Todos los españoles, hasta a los que el fútbol les da igual han celebrado la primera Copa del Mundo que logra adjudicarse la Selección Española en toda su historia.
La victoria en el Soccer City no fue precisamente sencilla, ya que tuvimos delante a una selección holandesa lo único que demostró fue no saber jugar al fútbol pero sí ser unos expertos en hacer faltas.
Diez minutos antes de que comenzara el encuentro se cantaron los himnos de Holanda y España y se procedieron a las fotos y a los saludos con los dirigentes de la FIFA y del país surafricano.

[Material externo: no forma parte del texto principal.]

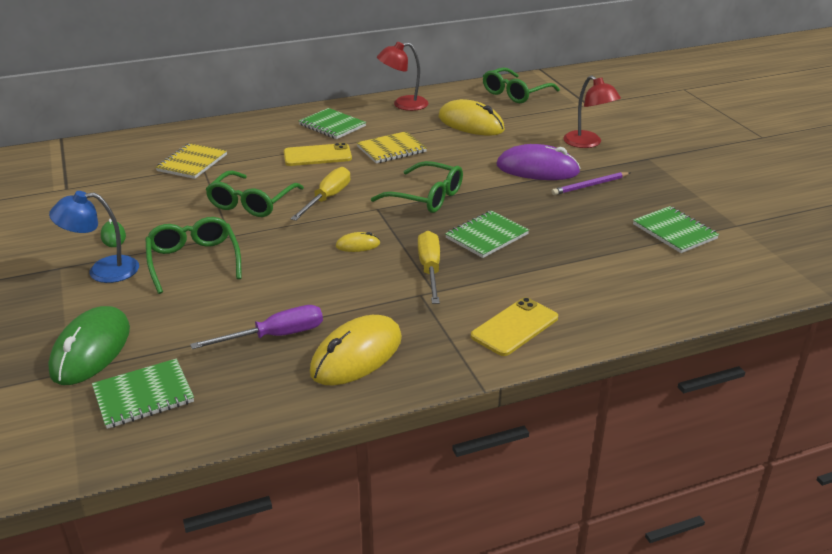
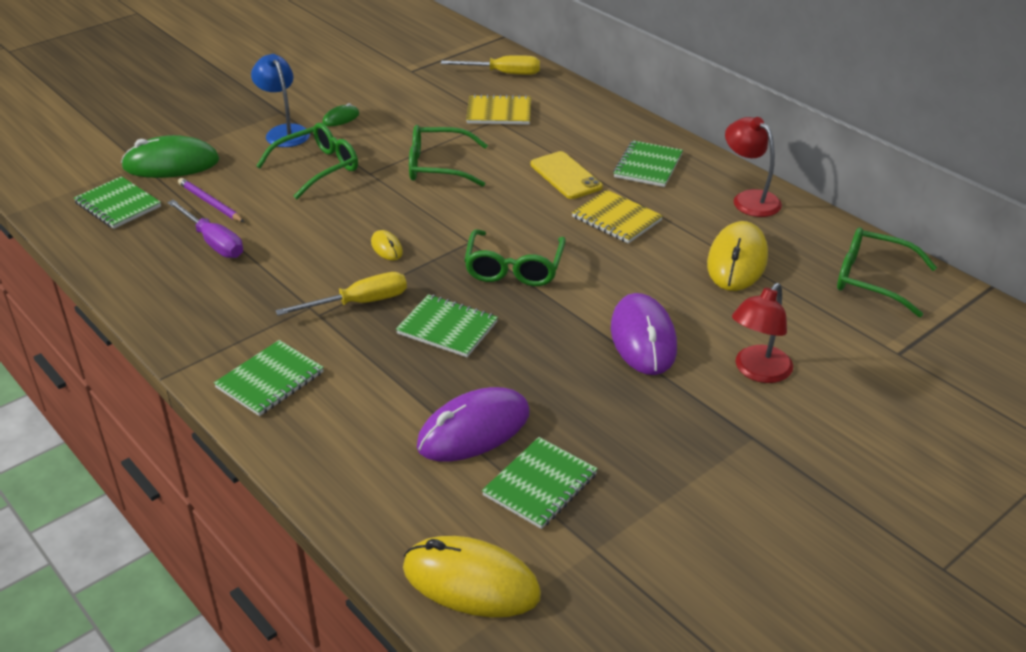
camera: 70 degrees right, 5 degrees up
(327, 198) = (473, 206): yellow screwdriver -> yellow screwdriver (503, 73)
(356, 355) = (196, 292): yellow mouse -> yellow mouse (471, 582)
(515, 327) = (270, 380): yellow phone -> green notebook
(590, 186) = (625, 391): purple pencil -> purple pencil (210, 203)
(611, 245) = (474, 430): none -> purple mouse

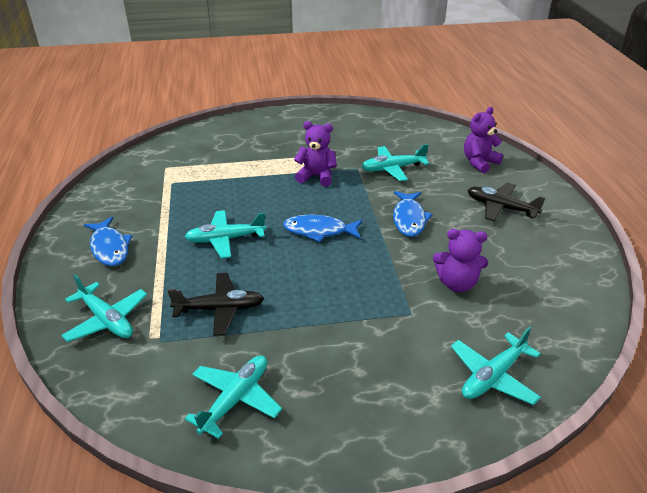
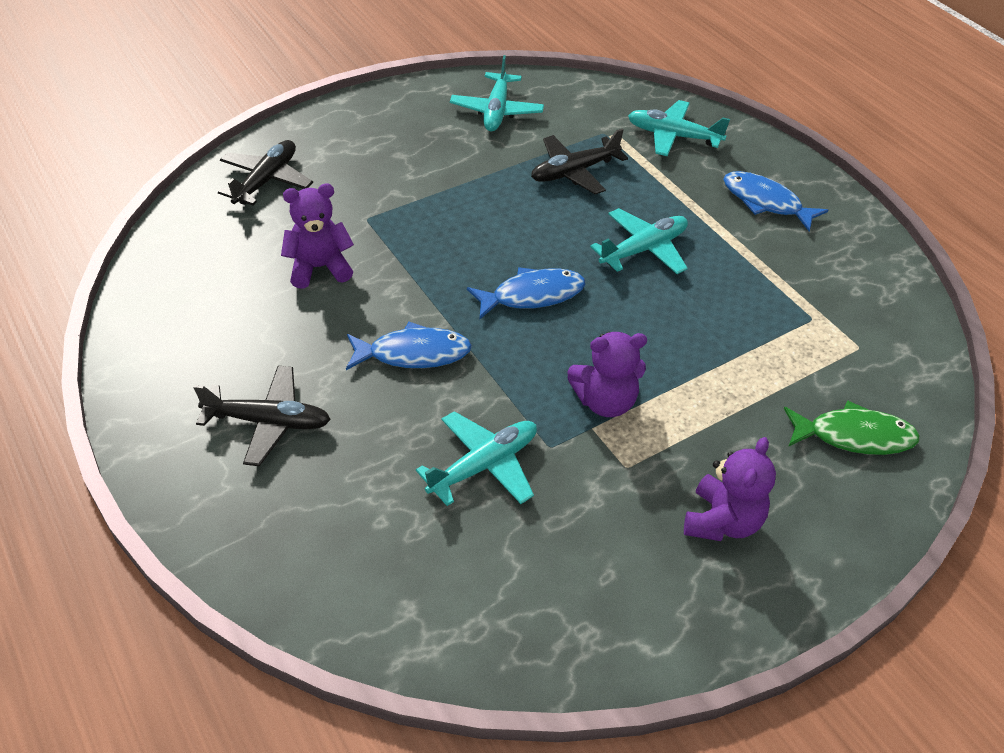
camera: 155 degrees right, 10 degrees up
(214, 142) = (854, 436): none -> green fish
(409, 219) = (413, 353): blue fish -> blue fish turned 105 degrees clockwise
(479, 162) = (319, 541): purple teddy bear -> purple teddy bear (722, 521)
(493, 376) = (266, 180): turquoise plane -> black plane

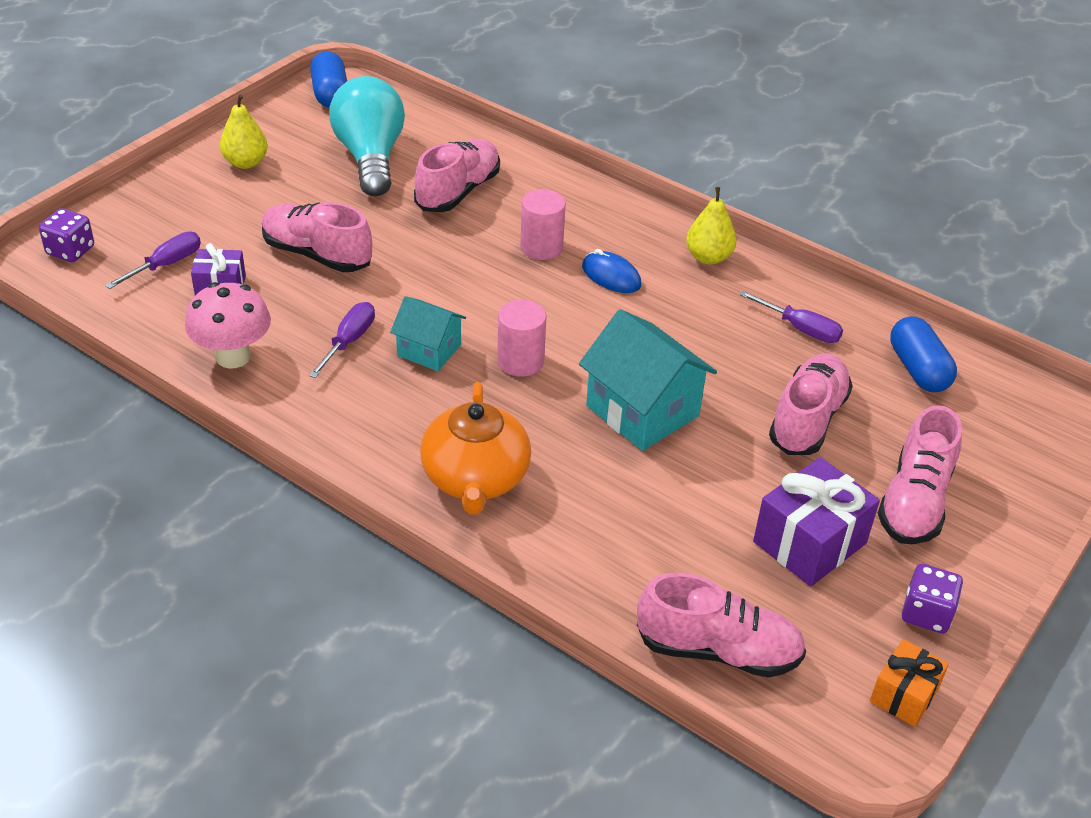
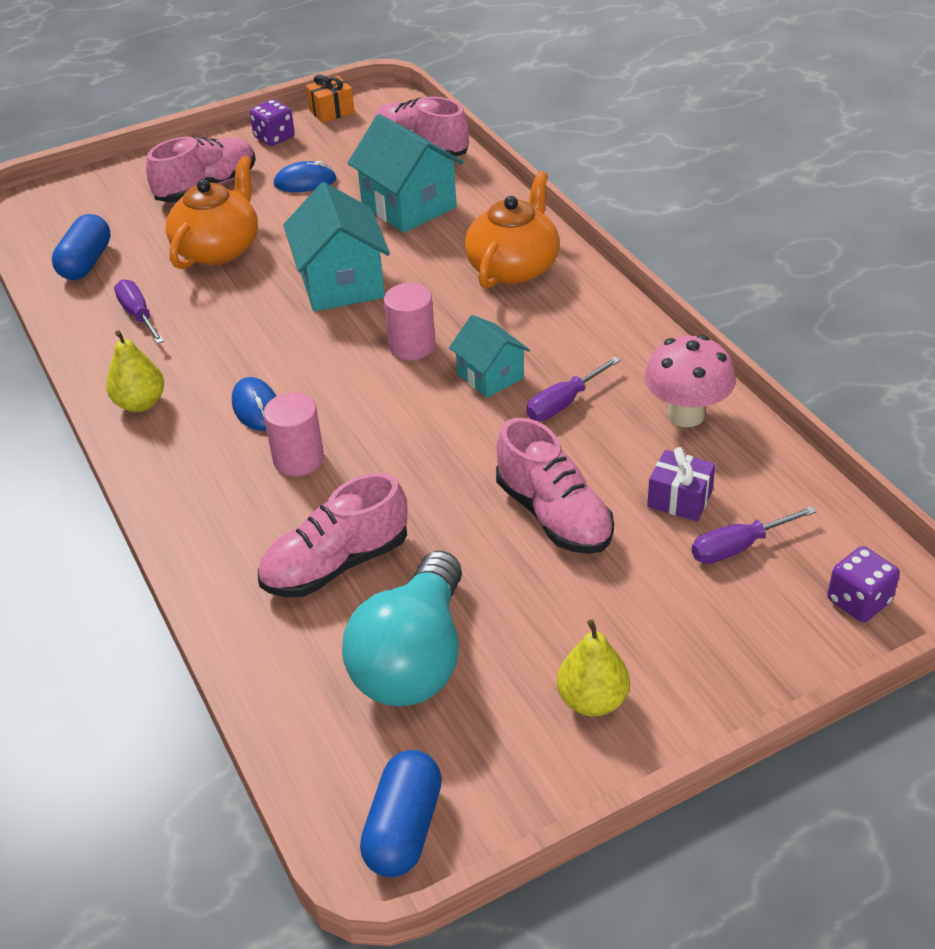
camera: 150 degrees left, 0 degrees up
(654, 537) = (409, 206): none -> turquoise house
(807, 420) = (218, 249): pink shoe -> orange teapot
(809, 542) = (305, 182): purple gift -> blue mouse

Una vez comenzado el partido se desata la euforia. La Selección, nerviosa comienza a sentir que puede enlazar jugadas ya que Holanda presiona pero parece esperar un contragolpe. En los primeros 15 minutos, España logra hacer hasta tres ocasiones peligrosas de gol. Holanda, que no iba a permitir que España jugara a su peligroso ritmo decidió calentar el gélido estadio a base de golpes. Antes del minuto 30 de partido ya llevaban unas cuantas tarjetas amarillas y aún perdonó alguna roja directa el colegiado como la patada en el pecho a Xabi Alonso por parte de un jugador holandés. Durante el resto de primera parte los centroeuropeos consiguieron lo que pretendían: desestabilizar a España. Sin embargo el descanso fue reparador para los nuestros.
Tras la reanudación España salió decidida a tocar y a olvidar las faltas holandesas. España tocó y tocó pero aún no conseguía enlazar su peligroso juego. Holanda tuvo en esta mitad la más clara: Robben se marchó solo desde el centro de campo y tras intentar regatear a Casillas éste, grande, metió el pie y desvió el balón a córner.
También Robben intentó otra en la que previamente hizo falta a Puyol, éste intentó derribarle y Casillas, otra vez, salió con todo su potencial y se llevó el balón.
A partir de estos momentos España descubrió su toque y creó peligro. Sin embargo no fue suficiente con 90 minutos. En la prórroga España demostró más superioridad que los holandeses y a siete minutos del final Iniesta encontró el hueco y con un disparo cruzado hizo justicia.
El gol desató la furia. Todo el banquillo, incluído Del Bosque saltaron a celebrarlo con Iniesta y la grada parecía derrumbarse, pese a que la afición española estaba en inferioridad numérica con la holandesa. Aquí en España también saltamos todos, sobre todo por la justicia que daba ver vengadas tan sucio juego por parte de Holanda con ese tremendo gol. La "oranje" se dedicó a protestar al árbitro y a demostrar su rabia golpeando el balón. Desde el gol, los centroeuropeos botaron en largo y a la desesperada sin lograr forzar los penaltis y ganando así, de la mejor forma posible, España el Mundial.
La emoción invadió el estadio. Algunos de los jugadores derramaron sus lágrimas de la emoción de verse campeones después de tanto esfuerzo. Casillas levantó la Copa desatando la euforia en toda España. España es la campeona.
La Selección desata el orgullo nacional
Aunque sólo haya durado lo que ha durado el Mundial, el orgullo español se desató "goleando" a todo nacionalismo. En todas las regiones hubo banderas rojigualdas ondeando al viento, camisetas de la Roja y celebraciones de la victoria. La gente perdió el triste pudor a demostrar su orgullo por la Nación Española, dejando de lado las absurdas diferencias creadas con la Guerra Civil de hace 70 años. España tembló durante un mes, recuperó su identidad y machacó a todos los discursos políticos. España, por una vez recuperó su honra.
Últimos en economía, líderes en el mundo deportivo
Aunque somos débiles en materia económica, España es líder en el mundo deportivo. Las victorias de los tenistas españoles, de la Selección de Baloncesto y de Fútbol, entre otras, han conseguido que estemos en la élite deportiva. La única mala noticia fue que España perdió en la Copa Davis. ¡Qué se le va a hacer!
Desde aquí, Historias de Cardiel, muchas felicidades a esta selección que todo se lo merece.